Cuesta mucho que los vean integrados al 100 por 100. Aunque esto, es verdad, depende de las parroquias, de si acuden habitualmente o no. Hay algunas que tienen pantalla, donde las personas con problemas auditivos pueden leer; hay otras a las que van personas con silla de ruedas y ya tienen su sitio. Pero, primera barrera, no pueden subir al ambón a leer la Palabra. Y luego, ante la discapacidad psíquica, salvo que estés acostumbrado a que estén, la gente se siente cohibida, se retrae, le da miedo y no da la oportunidad de conocerlos. Esto me da muchísima pena, porque son personas como tú y como yo, que necesitan un poquito más de ayuda.
¿En qué punto estamos ahora?
Se ha avanzado muchísimo en los últimos tiempos. Inicialmente nosotros pertenecíamos a la Pastoral de la Salud, pero nuestros catequizandos tienen una discapacidad, no están enfermos. Ahora ya hay materiales para ellos, grupos… Uno de los ejemplos más importantes en esto es el Papa Francisco, que va en silla de ruedas. Para las personas con discapacidad, él es «uno de nosotros». Y como el Santo Padre, si un sacerdote tiene una discapacidad, por ejemplo, si lleva audífonos, que lo diga. Más complicado es todavía con las discapacidades intelectuales. Así que aún queda mucho camino por recorrer.

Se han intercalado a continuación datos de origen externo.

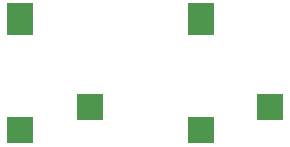
<source format=gbr>
G04 #@! TF.GenerationSoftware,KiCad,Pcbnew,(5.1.5-0-10_14)*
G04 #@! TF.CreationDate,2020-05-24T23:38:13-07:00*
G04 #@! TF.ProjectId,prost-pcb,70726f73-742d-4706-9362-2e6b69636164,0.1.0*
G04 #@! TF.SameCoordinates,Original*
G04 #@! TF.FileFunction,Paste,Bot*
G04 #@! TF.FilePolarity,Positive*
%FSLAX46Y46*%
G04 Gerber Fmt 4.6, Leading zero omitted, Abs format (unit mm)*
G04 Created by KiCad (PCBNEW (5.1.5-0-10_14)) date 2020-05-24 23:38:13*
%MOMM*%
%LPD*%
G04 APERTURE LIST*
%ADD10R,2.200000X2.200000*%
%ADD11R,2.200000X2.800000*%
G04 APERTURE END LIST*
D10*
X155000000Y-114100000D03*
D11*
X149100000Y-106700000D03*
D10*
X149100000Y-116100000D03*
X139700000Y-114100000D03*
D11*
X133800000Y-106700000D03*
D10*
X133800000Y-116100000D03*
M02*

</source>
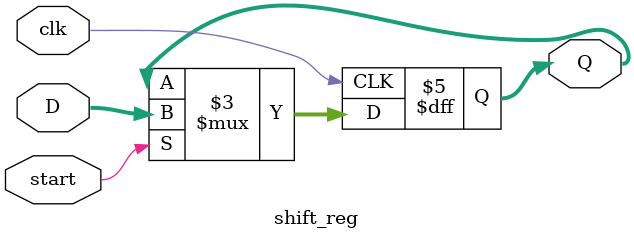
<source format=v>

module shift_reg (
		input clk,
		input start,
		input signed [255:0] D,
		output reg signed [255:0] Q
);

initial begin
Q = 256'b0;
end

always @ (posedge clk) 
begin
if (start) begin
	Q <= D;
end
end
endmodule
</source>
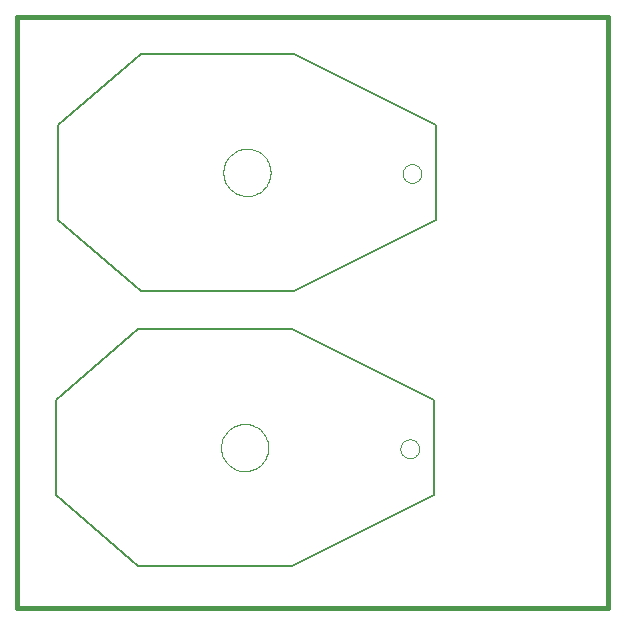
<source format=gbo>
G75*
G70*
%OFA0B0*%
%FSLAX24Y24*%
%IPPOS*%
%LPD*%
%AMOC8*
5,1,8,0,0,1.08239X$1,22.5*
%
%ADD10C,0.0050*%
%ADD11C,0.0000*%
%ADD12C,0.0160*%
D10*
X001459Y003942D02*
X001459Y007092D01*
X004215Y009454D01*
X009333Y009454D01*
X014057Y007092D01*
X014057Y003942D01*
X009333Y001580D01*
X004215Y001580D01*
X001459Y003942D01*
X004293Y010753D02*
X009411Y010753D01*
X014136Y013115D01*
X014136Y016265D01*
X009411Y018627D01*
X004293Y018627D01*
X001537Y016265D01*
X001537Y013115D01*
X004293Y010753D01*
D11*
X007050Y014690D02*
X007052Y014746D01*
X007058Y014801D01*
X007068Y014855D01*
X007081Y014909D01*
X007099Y014962D01*
X007120Y015013D01*
X007144Y015063D01*
X007172Y015111D01*
X007204Y015157D01*
X007238Y015201D01*
X007276Y015242D01*
X007316Y015280D01*
X007359Y015315D01*
X007404Y015347D01*
X007452Y015376D01*
X007501Y015402D01*
X007552Y015424D01*
X007604Y015442D01*
X007658Y015456D01*
X007713Y015467D01*
X007768Y015474D01*
X007823Y015477D01*
X007879Y015476D01*
X007934Y015471D01*
X007989Y015462D01*
X008043Y015450D01*
X008096Y015433D01*
X008148Y015413D01*
X008198Y015389D01*
X008246Y015362D01*
X008293Y015332D01*
X008337Y015298D01*
X008379Y015261D01*
X008417Y015221D01*
X008454Y015179D01*
X008487Y015134D01*
X008516Y015088D01*
X008543Y015039D01*
X008565Y014988D01*
X008585Y014936D01*
X008600Y014882D01*
X008612Y014828D01*
X008620Y014773D01*
X008624Y014718D01*
X008624Y014662D01*
X008620Y014607D01*
X008612Y014552D01*
X008600Y014498D01*
X008585Y014444D01*
X008565Y014392D01*
X008543Y014341D01*
X008516Y014292D01*
X008487Y014246D01*
X008454Y014201D01*
X008417Y014159D01*
X008379Y014119D01*
X008337Y014082D01*
X008293Y014048D01*
X008246Y014018D01*
X008198Y013991D01*
X008148Y013967D01*
X008096Y013947D01*
X008043Y013930D01*
X007989Y013918D01*
X007934Y013909D01*
X007879Y013904D01*
X007823Y013903D01*
X007768Y013906D01*
X007713Y013913D01*
X007658Y013924D01*
X007604Y013938D01*
X007552Y013956D01*
X007501Y013978D01*
X007452Y014004D01*
X007404Y014033D01*
X007359Y014065D01*
X007316Y014100D01*
X007276Y014138D01*
X007238Y014179D01*
X007204Y014223D01*
X007172Y014269D01*
X007144Y014317D01*
X007120Y014367D01*
X007099Y014418D01*
X007081Y014471D01*
X007068Y014525D01*
X007058Y014579D01*
X007052Y014634D01*
X007050Y014690D01*
X013024Y014653D02*
X013026Y014688D01*
X013032Y014723D01*
X013042Y014756D01*
X013055Y014789D01*
X013072Y014820D01*
X013092Y014848D01*
X013116Y014874D01*
X013142Y014898D01*
X013170Y014918D01*
X013201Y014935D01*
X013234Y014948D01*
X013267Y014958D01*
X013302Y014964D01*
X013337Y014966D01*
X013372Y014964D01*
X013407Y014958D01*
X013440Y014948D01*
X013473Y014935D01*
X013504Y014918D01*
X013532Y014898D01*
X013558Y014874D01*
X013582Y014848D01*
X013602Y014820D01*
X013619Y014789D01*
X013632Y014756D01*
X013642Y014723D01*
X013648Y014688D01*
X013650Y014653D01*
X013648Y014618D01*
X013642Y014583D01*
X013632Y014550D01*
X013619Y014517D01*
X013602Y014486D01*
X013582Y014458D01*
X013558Y014432D01*
X013532Y014408D01*
X013504Y014388D01*
X013473Y014371D01*
X013440Y014358D01*
X013407Y014348D01*
X013372Y014342D01*
X013337Y014340D01*
X013302Y014342D01*
X013267Y014348D01*
X013234Y014358D01*
X013201Y014371D01*
X013170Y014388D01*
X013142Y014408D01*
X013116Y014432D01*
X013092Y014458D01*
X013072Y014486D01*
X013055Y014517D01*
X013042Y014550D01*
X013032Y014583D01*
X013026Y014618D01*
X013024Y014653D01*
X012946Y005480D02*
X012948Y005515D01*
X012954Y005550D01*
X012964Y005583D01*
X012977Y005616D01*
X012994Y005647D01*
X013014Y005675D01*
X013038Y005701D01*
X013064Y005725D01*
X013092Y005745D01*
X013123Y005762D01*
X013156Y005775D01*
X013189Y005785D01*
X013224Y005791D01*
X013259Y005793D01*
X013294Y005791D01*
X013329Y005785D01*
X013362Y005775D01*
X013395Y005762D01*
X013426Y005745D01*
X013454Y005725D01*
X013480Y005701D01*
X013504Y005675D01*
X013524Y005647D01*
X013541Y005616D01*
X013554Y005583D01*
X013564Y005550D01*
X013570Y005515D01*
X013572Y005480D01*
X013570Y005445D01*
X013564Y005410D01*
X013554Y005377D01*
X013541Y005344D01*
X013524Y005313D01*
X013504Y005285D01*
X013480Y005259D01*
X013454Y005235D01*
X013426Y005215D01*
X013395Y005198D01*
X013362Y005185D01*
X013329Y005175D01*
X013294Y005169D01*
X013259Y005167D01*
X013224Y005169D01*
X013189Y005175D01*
X013156Y005185D01*
X013123Y005198D01*
X013092Y005215D01*
X013064Y005235D01*
X013038Y005259D01*
X013014Y005285D01*
X012994Y005313D01*
X012977Y005344D01*
X012964Y005377D01*
X012954Y005410D01*
X012948Y005445D01*
X012946Y005480D01*
X006971Y005517D02*
X006973Y005573D01*
X006979Y005628D01*
X006989Y005682D01*
X007002Y005736D01*
X007020Y005789D01*
X007041Y005840D01*
X007065Y005890D01*
X007093Y005938D01*
X007125Y005984D01*
X007159Y006028D01*
X007197Y006069D01*
X007237Y006107D01*
X007280Y006142D01*
X007325Y006174D01*
X007373Y006203D01*
X007422Y006229D01*
X007473Y006251D01*
X007525Y006269D01*
X007579Y006283D01*
X007634Y006294D01*
X007689Y006301D01*
X007744Y006304D01*
X007800Y006303D01*
X007855Y006298D01*
X007910Y006289D01*
X007964Y006277D01*
X008017Y006260D01*
X008069Y006240D01*
X008119Y006216D01*
X008167Y006189D01*
X008214Y006159D01*
X008258Y006125D01*
X008300Y006088D01*
X008338Y006048D01*
X008375Y006006D01*
X008408Y005961D01*
X008437Y005915D01*
X008464Y005866D01*
X008486Y005815D01*
X008506Y005763D01*
X008521Y005709D01*
X008533Y005655D01*
X008541Y005600D01*
X008545Y005545D01*
X008545Y005489D01*
X008541Y005434D01*
X008533Y005379D01*
X008521Y005325D01*
X008506Y005271D01*
X008486Y005219D01*
X008464Y005168D01*
X008437Y005119D01*
X008408Y005073D01*
X008375Y005028D01*
X008338Y004986D01*
X008300Y004946D01*
X008258Y004909D01*
X008214Y004875D01*
X008167Y004845D01*
X008119Y004818D01*
X008069Y004794D01*
X008017Y004774D01*
X007964Y004757D01*
X007910Y004745D01*
X007855Y004736D01*
X007800Y004731D01*
X007744Y004730D01*
X007689Y004733D01*
X007634Y004740D01*
X007579Y004751D01*
X007525Y004765D01*
X007473Y004783D01*
X007422Y004805D01*
X007373Y004831D01*
X007325Y004860D01*
X007280Y004892D01*
X007237Y004927D01*
X007197Y004965D01*
X007159Y005006D01*
X007125Y005050D01*
X007093Y005096D01*
X007065Y005144D01*
X007041Y005194D01*
X007020Y005245D01*
X007002Y005298D01*
X006989Y005352D01*
X006979Y005406D01*
X006973Y005461D01*
X006971Y005517D01*
D12*
X000180Y000180D02*
X000180Y019865D01*
X019865Y019865D01*
X019865Y000180D01*
X000180Y000180D01*
M02*

</source>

A veces a Ester la tratan como a una niña en ámbitos eclesiales y se enfada, «porque tengo 58 años, no 2, digo yo». Ella tiene una discapacidad intelectual que en parte es también física porque va en silla de ruedas. Es divertida y no pierde dato de lo que ocurre en el aula de catequesis para personas con discapacidad intelectual de la parroquia Santa María Madre de Dios, en Tres Cantos. Cada lunes acude desde la Fundación Polibea, muy cerquita, donde reside desde no hace mucho. La animó su hermana Irene, la mayor: «Me dijo “vete”, conté toda mi vida y me gustó». «Aquí me siento yo misma —cae en la cuenta, reflexiva—; nunca me he sentido tan yo misma como aquí». Y añade: «De pequeña me escondían y no podía hacer la Primera Comunión». La recibió de tapadillo y con los años, muchísimos años después, se confirmó. «Creo mucho en Dios», no como otra hermana, matiza, «que no cree. Pero yo sí», se reafirma. Reconoce el disgusto que tiene por su reciente cambio de residencia, pero «el grupo me ayuda mucho para esto, si no fuera por ellos… Aquí me desahogo».
Ester reconoce con naturalidad que «tengo dificultad para entender la Misa». Por eso «me parece un poco rollo y casi nunca voy». Para solucionarlo, a ella le encantaría que «el cura dijera las cosas más despacio; ¡es que va muy rápido!». También le ayudaría que hubiera lectura fácil en la Misa. «Llevo 58 años yendo a iglesias y nunca la he visto». Es justo el método que utilizan en su grupo, con libros que han hecho ellos mismos y que utilizan una forma de redactar, ilustrar y maquetar adaptada a personas con dificultad de comprensión.
Ester comparte vida con el resto de integrantes del grupo: Desi, Perico, Andy, Jorge, José Luis, Javi, Dani, Laura, Gloria, Pedro y Fátima, junto a sus dos catequistas —las dos Isabel—, y Paula, una joven voluntaria de 15 años. El grupo nació hace doce años por iniciativa de José Luis y otros cuatro adultos más que «nos queríamos confirmar, pero nos costaba el ritmo» de una catequesis convencional. «Teníamos muy claro que queríamos un grupo de formación para compartir y para aprender cosas sobre Dios». Como Desi, con una diadema de flores en la cabeza, aire sofisticado a lo Frida Khalo —«hoy estás muy guapa», le dicen sus compañeros—, serena en su silla de ruedas. Cuenta que le viene bien socializar pero, sobre todo, «estoy contenta porque desde que estoy aquí siento a Dios cada día más cerca». El camino, a veces, se hace con dificultad, como le está pasando ahora a Perico. Tiene una discapacidad física severa que envuelve una mente privilegiada. Habla a duras penas, pero la máquina que da voz a sus pensamientos resuena en la sala: «Busqué un grupo por la necesidad que tenía de descubrir más a Dios». No falla ni un lunes, aunque ahora está en desierto: «Mi fe está un poco perdida; estoy yendo hacia atrás». Pero ese es, de vez en cuando, el camino del cristiano, concluyen.